Some say the employment system has opened the gate for foreign laborers to find work in Korea, and for industries to compensate for the shortage of manpower.
But because the program prohibits the workers from moving workplaces without permission from employers, and then only up to three times, the regulation misleads employers into thinking they have “ownership” of the foreign workers, explained Udaya Rai, president of the Seoul-Gyeonggi-Incheon Migrant Workers’ Trade Union.
Subedi, another Nepali worker here, starts work at 4:30 a.m. For him, there is no break nor designated mealtime. At a random hour, he quickly grabs lunch and continues working until 7 p.m.
For working 14 hours a day, he has been paid 1.9 million won a month after a deduction of 1 million won every month since he began working seven months ago. However, his employer has not told him the reason for the deduction.
“On paydays, the employer would come by and scold us or curse at us for no reason. They also discriminate (against) workers and bully us,” Subedi said. “The worst part, still, is that they are not paying us right, and I want to move my workplace. So please let me.”
With language and cultural differences standing as barriers, the migrant workers are often ill-treated but have difficulties in taking actions to claim their rights.
Marking International Migrants Day on Tuesday, labor unions and human rights groups took to the streets Sunday to demand the Korean government revise the labor policy to a “Work Permit System” to protect the labor rights of foreign workers.
“The Korean government made this slave system called EPS that has only created unstable temporary work for foreigners,” Al Mamun, a senior vice president of the labor union, said at the rally.
“Koreans do not work in factories inhaling dust day and night. The migrant laborers do the work that Koreans do not want to do. But the foreign workers cannot say anything when their wage is unpaid, or when they are unfairly treated, because they can easily lose their visa.”
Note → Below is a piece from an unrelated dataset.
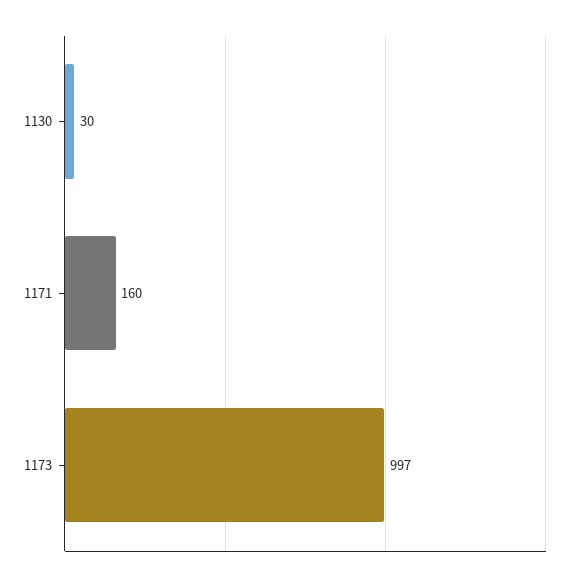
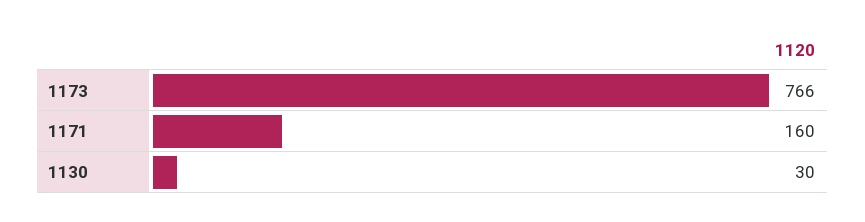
1173: 997 -> 766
Myeong Sook, a member of a special committee celebrating the 70th anniversary of the Universal Declaration of Human Rights, urged Korean society to understand the reality.
“The migrant workers are hated by Koreans and are attacked as job thieves. Migrant workers are also subject to hatred against their races and religions,” Myeong said. “It is time society correctly understands the reality and for the government to come up with proper legal measures.”
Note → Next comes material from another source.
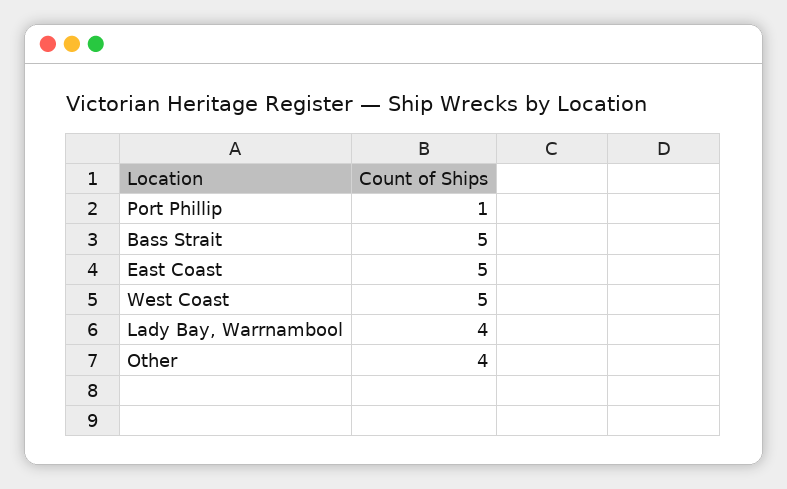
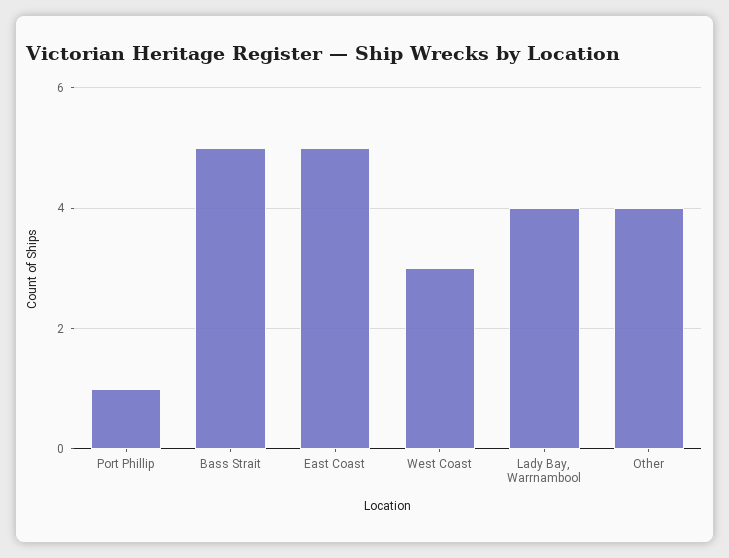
West Coast: 5 -> 3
Regarding the complaints that have been raised for decades, the Labor Ministry maintains that the purpose of the program is to resolve the lack of manpower for domestic industries.
“The foreign workers sign contracts before coming to Korea, and it is inevitable that some limits exist for them,” Hwang Jeong-woo, an official at the Labor Ministry, told The Korea Herald, adding that the Constitutional Court in 2011 ruled it is not a violation of rights to regulate foreign laborers in changing their workplace.
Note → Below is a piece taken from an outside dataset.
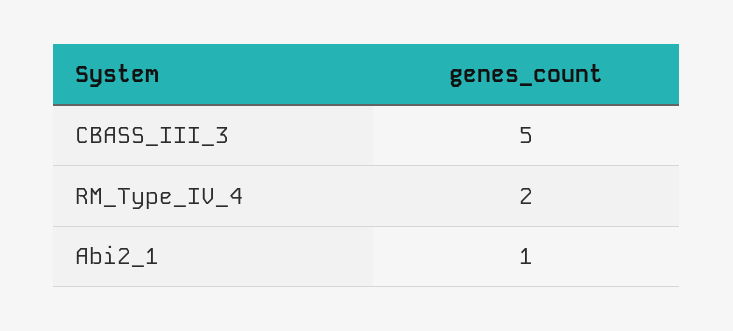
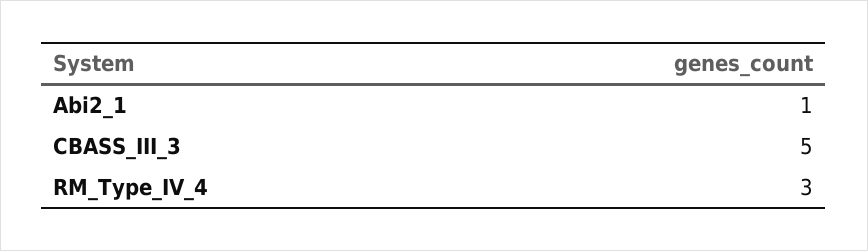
RM_Type_IV_4: 2 -> 3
“The Korea labor law does not discriminate the employees by their nationality. A foreigner can also file a complaint when their workplace violates the labor law.”
Admitting there are cases of mistreatment, Hwang explained that the ministry is working to improve the system. From next year, migrant workers will be able to request changes of workplace for a longer list of reasons.
The ministry is reviewing accepting requests to change workplaces when the foreigners are sexually abused, not only by their employer, but by co-workers or others, starting next year.
As there have been many complaints about shoddy accommodations and living conditions, the ministry said it is also looking to set a standard employers would have to meet. If not, the workers would be able to file a request to move, the official explained.
For the first time since the program was implemented, the ministry published a labor manual for foreign workers in early December, which explains how to deal with mistreatment at work, in 16 languages. The manual is to be distributed to employment centers where foreign workers are trained before being dispatched to their contracted workplaces.